> Text excerpt
______

I saw a post where @bkamins explained how to add a column that has the sum of the rows in selected columns ( (Julia) Assigning DataFrame column sum to a new column - Stack Overflow). Is there a way to use transform to do the same, but with the mean operation?
I know I can do something like:
df.mean = mean(Array(df), dims=2)
Another way with transform is:
transform(df, names(df) => ByRow((i...) -> mean(i)))
Is there a cleaner way to do this with transform?
Definitely don’t do this. It will allocate tons of memory.
You want
transform(df, AsTable(:) => ByRow(mean) => :rowmean)
BTW, are you coming from Stata by chance? This is a common operation in Stata.
Also, the above will run into trouble if you have many many columns because it constructs a named tuple. Making it better has been the object of extensive discussion. See here.
Awesome, thanks!

______

> Objectives
- a) Quote the DataFrames thread word for word, starting at "I know I can" and ending at "discussion. See here.".
- b) For each statement below, say yes or no depending on whether the DataFrames thread agrees with it, and quote the deciding words from the thread.
(i) The reply recommends computing the row mean with an expression that uses AsTable and ByRow(mean).
(ii) The reply considers the splatting approach with ByRow((i...) -> mean(i)) to be memory-efficient.
(iii) The reply says the recommended approach works without trouble no matter how many columns the data frame has.
- c) Carry on the DataFrames thread from its last message.

> Supplied information
______

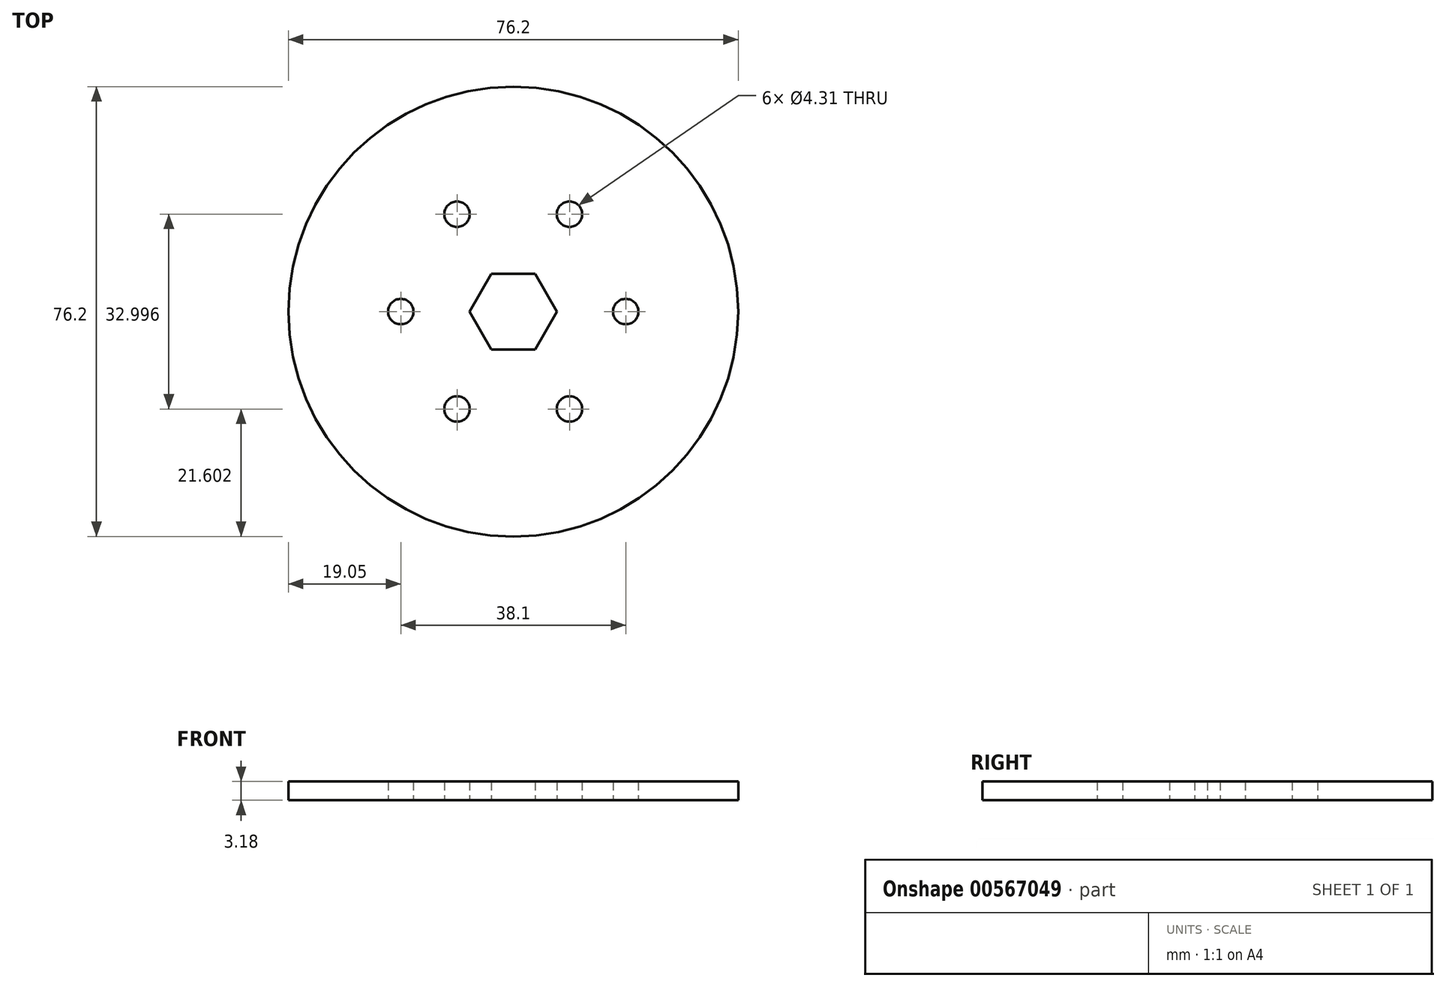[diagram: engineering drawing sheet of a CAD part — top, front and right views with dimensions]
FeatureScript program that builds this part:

______

> Task results
- a)
I know I can do something like:
df.mean = mean(Array(df), dims=2)
Another way with transform is:
transform(df, names(df) => ByRow((i...) -> mean(i)))
Is there a cleaner way to do this with transform?
Definitely don’t do this. It will allocate tons of memory.
You want
transform(df, AsTable(:) => ByRow(mean) => :rowmean)
BTW, are you coming from Stata by chance? This is a common operation in Stata.
Also, the above will run into trouble if you have many many columns because it constructs a named tuple. Making it better has been the object of extensive discussion. See here.

- b)
(i) Yes: "transform(df, AsTable(:) => ByRow(mean) => :rowmean)"
(ii) No: "Definitely don’t do this. It will allocate tons of memory."
(iii) No: "the above will run into trouble if you have many many columns because it constructs a named tuple."

- c)
Not from Stata, just trying to plot the timeseries output of multiple stochastic simulations (mean +/- 1 std)
In this case, broadcasting seems to be faster & allocate less than using transform?
using DataFrames, BenchmarkTools
df = DataFrame(rand(1000,1000), :auto)
dg = deepcopy(df)
@btime transform($df, AsTable(:) => ByRow(mean) => :rowmean) # 322.4 ms (1015669 allocations: 77.59 MiB)
@btime dg.rowmean .= mean(Array($dg), dims=2) # 1.887 ms (1020 allocations: 7.67 MiB)
Yeah, 1000 is definitely large enough for AsTable to cause problems.
reduce(+, eachcol(df)) ./ ncol(df)
should be faster than both.